Hungarian-American photographer

Balazs Gardi (born 1975) is a Hungarian-American photographer. Gardi photographed the landscape of the war in Afghanistan over a two decade period. Gardi has travelled to dozens of countries to survey and photograph the consequences of the global water crisis.

In 2008, Gardi received two 1st Prizes in the World Press Photo Awards and won the Photojournalism prize in the Bayeux-Calvados Award for War Correspondents for his work from Afghanistan.

== Photography career ==
Gardi started working as a photographer for the daily newspaper Népszabadság around 2000. In the mid-2000s, he spent two years documenting the Roma (Gypsy) minorities, photographing the often impoverished and discriminated peoples throughout a dozen Eastern European countries. His photographs have appeared publications including Harper's Magazine, National Geographic, The New York Times, Wired, Time, Outside, The Atlantic, Newsweek, and The Guardian.

Gardi's series titled "Thirst," depicts human civilization in water stressed areas.
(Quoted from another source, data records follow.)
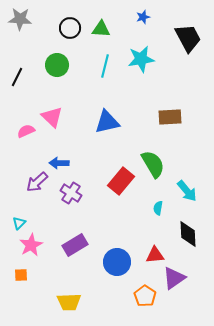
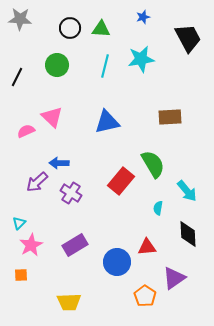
red triangle: moved 8 px left, 8 px up
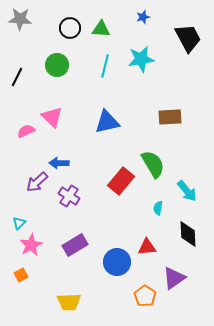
purple cross: moved 2 px left, 3 px down
orange square: rotated 24 degrees counterclockwise
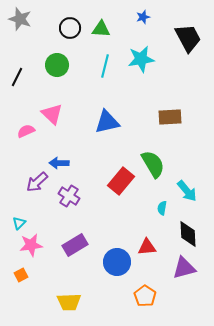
gray star: rotated 15 degrees clockwise
pink triangle: moved 3 px up
cyan semicircle: moved 4 px right
pink star: rotated 20 degrees clockwise
purple triangle: moved 10 px right, 10 px up; rotated 20 degrees clockwise
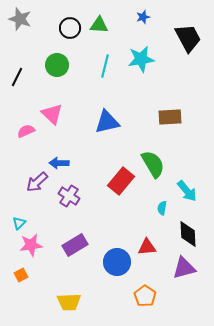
green triangle: moved 2 px left, 4 px up
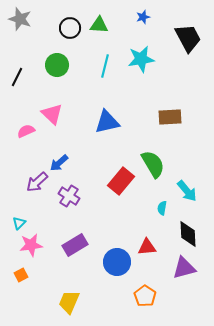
blue arrow: rotated 42 degrees counterclockwise
yellow trapezoid: rotated 115 degrees clockwise
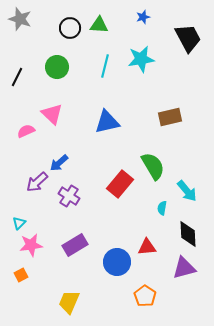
green circle: moved 2 px down
brown rectangle: rotated 10 degrees counterclockwise
green semicircle: moved 2 px down
red rectangle: moved 1 px left, 3 px down
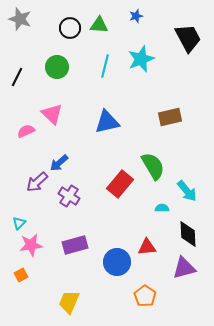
blue star: moved 7 px left, 1 px up
cyan star: rotated 12 degrees counterclockwise
cyan semicircle: rotated 80 degrees clockwise
purple rectangle: rotated 15 degrees clockwise
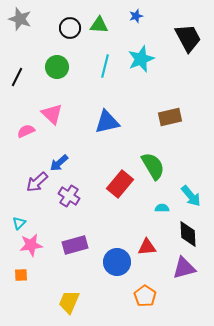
cyan arrow: moved 4 px right, 5 px down
orange square: rotated 24 degrees clockwise
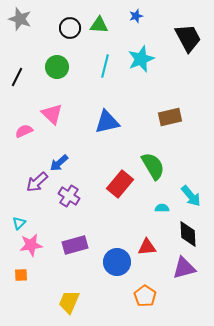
pink semicircle: moved 2 px left
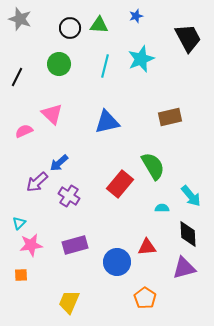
green circle: moved 2 px right, 3 px up
orange pentagon: moved 2 px down
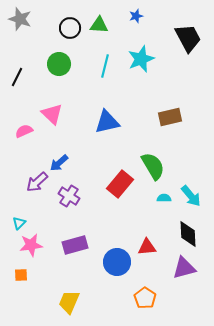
cyan semicircle: moved 2 px right, 10 px up
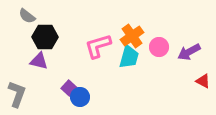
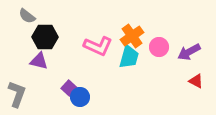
pink L-shape: rotated 140 degrees counterclockwise
red triangle: moved 7 px left
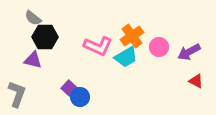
gray semicircle: moved 6 px right, 2 px down
cyan trapezoid: moved 3 px left; rotated 45 degrees clockwise
purple triangle: moved 6 px left, 1 px up
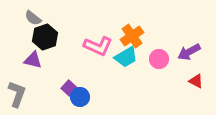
black hexagon: rotated 20 degrees counterclockwise
pink circle: moved 12 px down
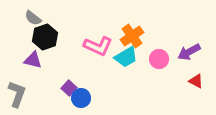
blue circle: moved 1 px right, 1 px down
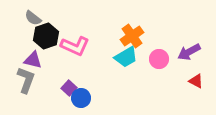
black hexagon: moved 1 px right, 1 px up
pink L-shape: moved 23 px left
gray L-shape: moved 9 px right, 14 px up
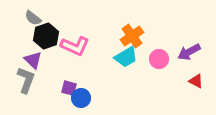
purple triangle: rotated 30 degrees clockwise
purple square: rotated 28 degrees counterclockwise
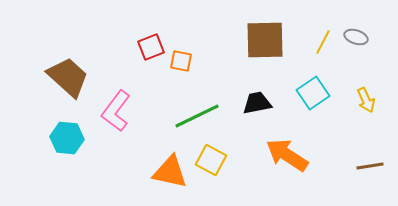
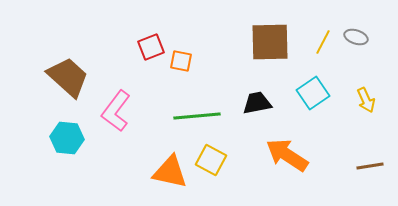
brown square: moved 5 px right, 2 px down
green line: rotated 21 degrees clockwise
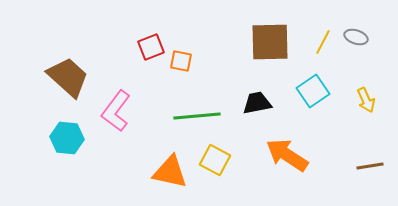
cyan square: moved 2 px up
yellow square: moved 4 px right
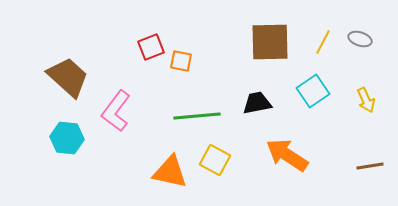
gray ellipse: moved 4 px right, 2 px down
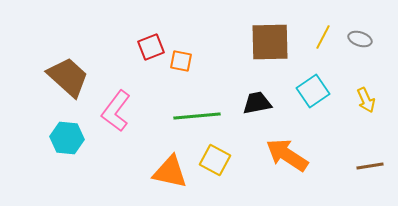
yellow line: moved 5 px up
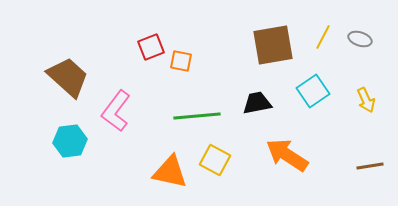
brown square: moved 3 px right, 3 px down; rotated 9 degrees counterclockwise
cyan hexagon: moved 3 px right, 3 px down; rotated 12 degrees counterclockwise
The Thirst series is part of Facing Water Crisis, Gardi's project documenting the impact of human population growth on water scarcity.
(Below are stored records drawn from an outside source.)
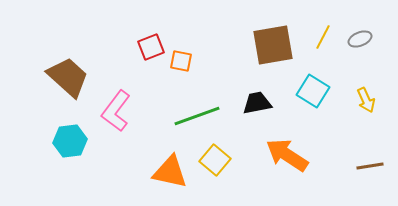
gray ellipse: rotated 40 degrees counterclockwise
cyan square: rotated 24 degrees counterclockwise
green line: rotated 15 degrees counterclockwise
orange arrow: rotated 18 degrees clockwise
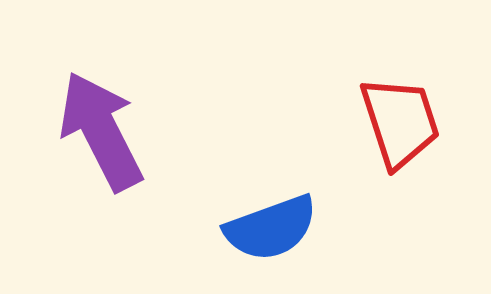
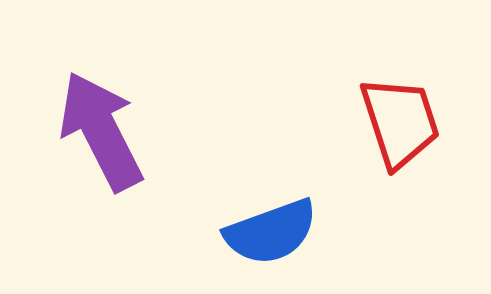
blue semicircle: moved 4 px down
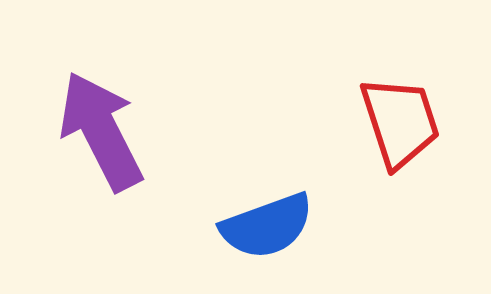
blue semicircle: moved 4 px left, 6 px up
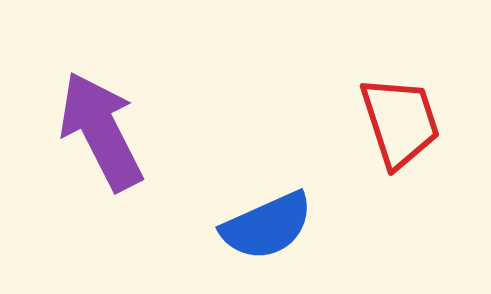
blue semicircle: rotated 4 degrees counterclockwise
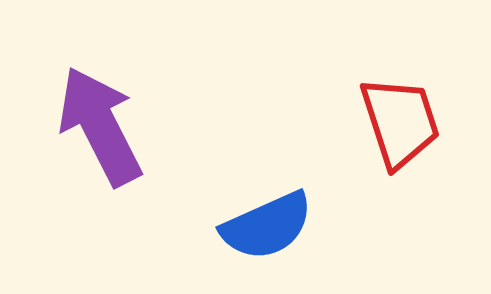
purple arrow: moved 1 px left, 5 px up
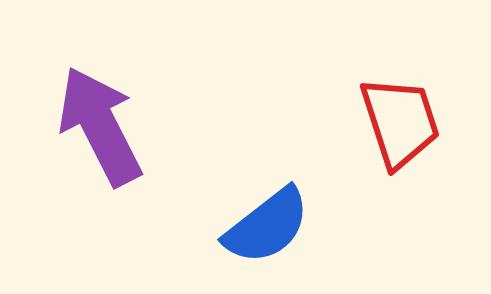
blue semicircle: rotated 14 degrees counterclockwise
In 2010 and 2011, he documented the First Battalion, Eighth Marines, throughout their deployment in southern Afghanistan's war-torn deserts. In Afghanistan, Gardi also experimented with using an iPhone as his primary camera, publishing a photo essay in Foreign Policy titled "The War in Hipstamatic".
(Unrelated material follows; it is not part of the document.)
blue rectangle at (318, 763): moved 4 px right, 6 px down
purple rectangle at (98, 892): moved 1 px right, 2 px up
In 2011, Gardi travelled to rural KwaZulu-Natal Province of South Africa to document the communities who live there. His work there was supported by a Magnum Foundation Fund grant.

The Storm, a body of work Gardi created during the aftermath of the 2020 U.S. presidential election working alongside writer Luke Mogelson for The New Yorker, was a finalist for the 11th cycle of Prix Pictet Award.

== Exhibitions ==
Solo exhibitions of Gardi’s work have been held at the European Parliament, Brussels (2005); DokuFoto, Prizren (2007 and 2008); The New York Photo Festival (2011); and Roca Gallery, Barcelona (2015). Gardi has also participated in group exhibitions at venues including Museum of Fine Arts, Budapest (2008); Les Invalides, Paris (2009); Noorderlicht Gallery, Groningen (2008 and 2010); The Annenberg Space for Photography, Los Angeles (2009); The Museum of Fine Arts, Houston, Texas (2012) and Saatchi Gallery, London (2022).

== Awards ==
Gardi has received grants and fellowships from the Alexia Foundation, INK, Magnum Foundation, Reuters Foundation, World Press Photo Foundation and Getty Images. He is the recipient of the Bayeux-Calvados Award for War Correspondents, in 2008; the Global Vision Award at Pictures of the Year International in 2009 and three first prizes at World Press Photo.